— WA Housing Finance (@WSHFC) December 9, 2015
Mayor Ed Murray announced Wednesday the allocation of $45 million dollars to fund eight new affordable housing projects throughout Seattle, amounting to a total of 809 new units.
Funded by a 50/50 combination of revenue from the City’s incentive zoning program (which allows developers to build affordable housing or pay into the city’s affordable housing fund in exchange for extra floor area) and the age-old housing levy, this investment sets a new record for the amount of public money given out to affordable housing developers through the Office of Housing’s annual rental housing program awards. During the year 2015, the Office of Housing awarded $22 million, equaling a total of around 450 units (according to the Mayor’s office).
Murray framed the investment as chipping away at the goal set by himself and the HALA committee of building or city acquisition of 20,000 new affordable units over the next decade. “These 809 apartments are a step towards achieving 20,000 affordable homes over ten years, the goal set by the housing affordability and livability agenda,” Murray said.
Of the 20,000 new affordable units, the HALA committee called for 6,000 of those to be affordable to those making less than 30 percent adjusted median income (AMI), 9,000 for between 30 and 60 percent AMI, and 5,000 for 60 to 80 AMI.

### Extracted entries
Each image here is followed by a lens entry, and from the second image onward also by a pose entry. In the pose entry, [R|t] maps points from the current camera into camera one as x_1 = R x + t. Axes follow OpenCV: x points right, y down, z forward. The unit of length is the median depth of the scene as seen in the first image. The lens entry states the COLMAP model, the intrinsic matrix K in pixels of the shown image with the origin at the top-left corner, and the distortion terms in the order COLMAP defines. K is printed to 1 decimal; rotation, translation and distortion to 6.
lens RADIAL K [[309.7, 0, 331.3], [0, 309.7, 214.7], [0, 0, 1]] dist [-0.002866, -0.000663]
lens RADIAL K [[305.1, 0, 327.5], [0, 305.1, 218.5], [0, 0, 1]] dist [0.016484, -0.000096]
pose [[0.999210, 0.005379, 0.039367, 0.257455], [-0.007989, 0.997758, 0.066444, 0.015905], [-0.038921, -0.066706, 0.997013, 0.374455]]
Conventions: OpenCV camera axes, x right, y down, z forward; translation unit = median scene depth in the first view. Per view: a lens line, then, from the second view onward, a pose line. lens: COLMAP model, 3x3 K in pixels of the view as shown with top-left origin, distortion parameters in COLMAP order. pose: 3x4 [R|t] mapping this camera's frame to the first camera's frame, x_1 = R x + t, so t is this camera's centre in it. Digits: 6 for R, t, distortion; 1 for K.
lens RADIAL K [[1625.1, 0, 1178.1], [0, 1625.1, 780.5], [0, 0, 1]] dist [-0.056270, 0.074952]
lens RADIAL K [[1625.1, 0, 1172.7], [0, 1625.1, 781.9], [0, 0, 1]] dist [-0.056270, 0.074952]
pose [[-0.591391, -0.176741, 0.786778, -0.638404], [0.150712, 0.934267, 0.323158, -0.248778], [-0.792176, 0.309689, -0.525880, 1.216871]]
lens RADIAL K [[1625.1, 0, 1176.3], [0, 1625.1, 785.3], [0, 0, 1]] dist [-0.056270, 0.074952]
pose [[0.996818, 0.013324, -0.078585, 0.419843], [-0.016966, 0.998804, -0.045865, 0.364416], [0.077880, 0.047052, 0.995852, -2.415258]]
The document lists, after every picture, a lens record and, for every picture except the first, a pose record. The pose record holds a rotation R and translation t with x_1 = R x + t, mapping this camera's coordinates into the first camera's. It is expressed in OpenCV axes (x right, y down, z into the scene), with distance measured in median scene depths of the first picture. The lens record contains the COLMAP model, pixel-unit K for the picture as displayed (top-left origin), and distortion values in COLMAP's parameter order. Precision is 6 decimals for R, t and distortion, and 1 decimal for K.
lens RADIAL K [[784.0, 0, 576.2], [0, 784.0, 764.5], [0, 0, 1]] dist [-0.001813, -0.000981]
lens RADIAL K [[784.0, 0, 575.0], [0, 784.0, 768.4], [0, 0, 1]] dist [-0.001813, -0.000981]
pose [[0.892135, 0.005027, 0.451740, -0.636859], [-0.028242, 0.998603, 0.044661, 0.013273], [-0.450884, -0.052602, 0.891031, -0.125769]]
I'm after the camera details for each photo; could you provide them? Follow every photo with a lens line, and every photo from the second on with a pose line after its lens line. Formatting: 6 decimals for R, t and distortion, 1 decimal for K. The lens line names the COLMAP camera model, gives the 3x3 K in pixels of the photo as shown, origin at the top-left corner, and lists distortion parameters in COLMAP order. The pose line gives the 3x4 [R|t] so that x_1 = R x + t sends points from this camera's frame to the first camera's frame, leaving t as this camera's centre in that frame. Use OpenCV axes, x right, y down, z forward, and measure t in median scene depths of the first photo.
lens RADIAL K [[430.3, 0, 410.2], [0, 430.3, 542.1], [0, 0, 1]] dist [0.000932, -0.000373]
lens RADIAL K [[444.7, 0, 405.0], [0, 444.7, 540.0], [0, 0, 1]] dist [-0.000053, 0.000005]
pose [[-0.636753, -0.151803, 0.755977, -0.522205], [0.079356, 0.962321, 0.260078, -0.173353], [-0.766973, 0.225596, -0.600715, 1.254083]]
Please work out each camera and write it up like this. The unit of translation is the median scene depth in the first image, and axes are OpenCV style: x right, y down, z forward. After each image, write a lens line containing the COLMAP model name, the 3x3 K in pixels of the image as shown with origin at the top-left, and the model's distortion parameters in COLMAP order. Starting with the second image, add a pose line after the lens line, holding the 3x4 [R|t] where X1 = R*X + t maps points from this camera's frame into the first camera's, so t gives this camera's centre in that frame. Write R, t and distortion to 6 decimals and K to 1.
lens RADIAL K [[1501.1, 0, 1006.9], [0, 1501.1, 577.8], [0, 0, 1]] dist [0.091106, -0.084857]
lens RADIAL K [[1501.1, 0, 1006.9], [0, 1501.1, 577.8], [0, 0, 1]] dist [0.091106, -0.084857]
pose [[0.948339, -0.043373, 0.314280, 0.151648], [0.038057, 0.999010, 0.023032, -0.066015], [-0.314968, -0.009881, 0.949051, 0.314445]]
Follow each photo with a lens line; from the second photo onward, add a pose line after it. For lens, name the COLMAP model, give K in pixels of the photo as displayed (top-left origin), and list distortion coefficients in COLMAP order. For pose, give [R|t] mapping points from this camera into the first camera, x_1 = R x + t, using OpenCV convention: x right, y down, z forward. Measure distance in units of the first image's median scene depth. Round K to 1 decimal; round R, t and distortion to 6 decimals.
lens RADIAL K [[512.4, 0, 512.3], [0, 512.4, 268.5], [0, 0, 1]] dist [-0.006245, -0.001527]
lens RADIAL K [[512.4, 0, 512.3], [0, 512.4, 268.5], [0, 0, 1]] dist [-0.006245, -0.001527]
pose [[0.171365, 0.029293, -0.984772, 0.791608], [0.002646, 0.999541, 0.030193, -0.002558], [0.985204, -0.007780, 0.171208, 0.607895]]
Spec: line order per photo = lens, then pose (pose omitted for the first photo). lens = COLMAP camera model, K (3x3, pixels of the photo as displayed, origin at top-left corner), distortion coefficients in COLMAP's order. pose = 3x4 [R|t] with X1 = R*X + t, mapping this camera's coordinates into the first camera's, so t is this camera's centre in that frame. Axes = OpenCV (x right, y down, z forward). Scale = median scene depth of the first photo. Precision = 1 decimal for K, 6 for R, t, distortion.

### To do
Do these statements agree with the Seattle housing funding article? Answer yes or no for each, quoting the words that decide it.
1. The $45 million came entirely from the housing levy.
2. The eight funded projects add up to 809 new units.
3. The HALA committee called for 9,000 of the 20,000 units to be affordable to those earning between 30 and 60 percent AMI.

### Task answer
1. No: "Funded by a 50/50 combination of revenue from the City’s incentive zoning program" and "the age-old housing levy"
2. Yes: "eight new affordable housing projects throughout Seattle, amounting to a total of 809 new units"
3. Yes: "9,000 for between 30 and 60 percent AMI"